To rub salt into the wound, I broached this subject at dinner with my parents. I remember Dad saying to me, ‘Don’t be so ridiculous! You’re getting married and that’s what happens, you change your name!’ For someone like myself, this made me even more determined to keep my name but when I got out of my head and connected with my heart, I realised I really did want to take on my husband’s name. I stopped looking at it from the “patriarchal ownership” nonsense and thought about it more from a team perspective. Yeah! We would be Team Devine and together we would rock at this marriage gig. However, there was still this concept of identity floating around my head. I was going to be a wife – a Mrs. The thought of being a Mrs conjured images of a tired middle-aged woman, making dinner while darning socks. I was not OK with this. I was not OK with the gender specific roles that were like impending doom lurking over my head.
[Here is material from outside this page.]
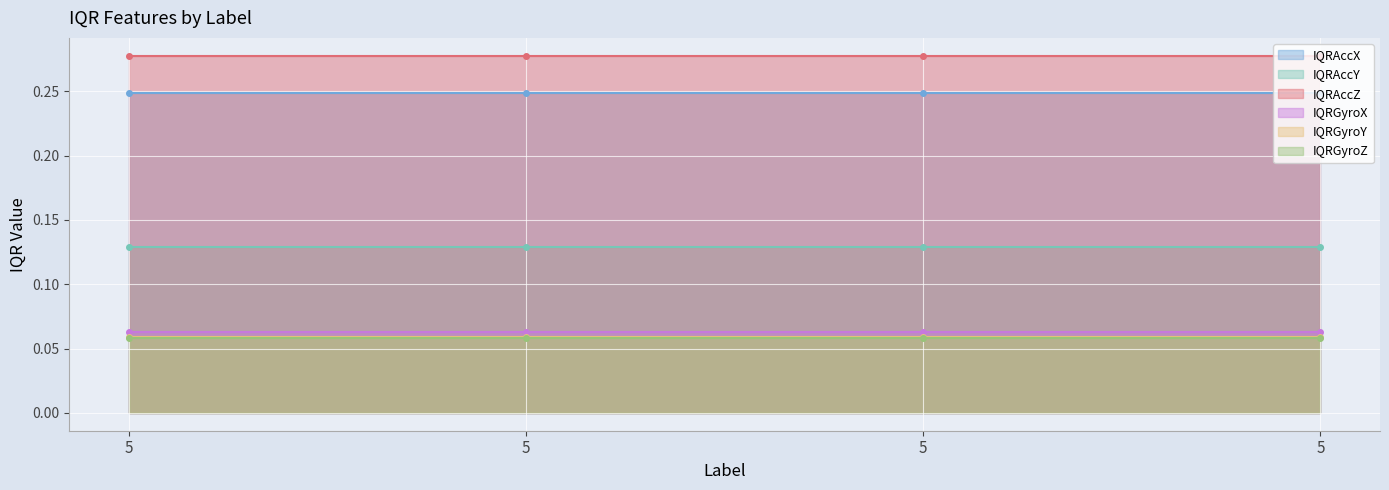

What is the average value of the IQRGyroX series?

0.1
I wouldn’t say at that point I knew who I was completely, but I knew I didn’t want to be the stereotypical “wifey”.

I was far from a domestic goddess and there were grave concerns for my husband’s wellbeing as he has a healthy appetite and my culinary skills are pretty much borrowed from the 4-Ingredient Cookbook. I had watched my mum over the years spend hours ironing dad’s shirts and hankies (don’t start me) and to me, those duties were the official death of a good day. And so, I pushed aside everyone else’s expectations of what I was “supposed” to do and simply had a chat with Paul. An honest chat. A “this is who I am and what you can expect” kinda chat and it was the best thing we could have ever done. We shared our aspirations, expectations, goals, dreams and how both of us could support each other on this journey. We have blended our skills to create a home we are proud of and while there is a slight gender bias on the domestic roles, it’s not expected, it’s shared and encouraged. I love watching him freak out when I say, ‘It’s your turn to cook,’ and he thinks I’m the hottest thing going when I’m mowing the lawn. It’s all about balance and getting that “stuff” cleared from day dot. I can almost guarantee that those “expectations” are merely your own beliefs that have been ingrained from society, family and tradition, but know this – you always have a choice! If you choose to change your name, then rock it! If you choose to keep your maiden name, then own it! If your marriage works best with traditional roles, then so be it. If you decide to mix it up, then have fun with it.

People are going to judge any decision you make regardless of the outcome, right? It’s one of the interesting habits of us as humans so you may as well do what feels right for you and your partner. I don’t believe our name is our identity, that’s too one-dimensional for my liking. It’s your courage, personality, humour, ability to love, tenacity, vulnerability and authenticity that make you who you really are. Your identity is always going to evolve and I can honestly say that marriage will wholeheartedly support that process; it’s all part of the joy.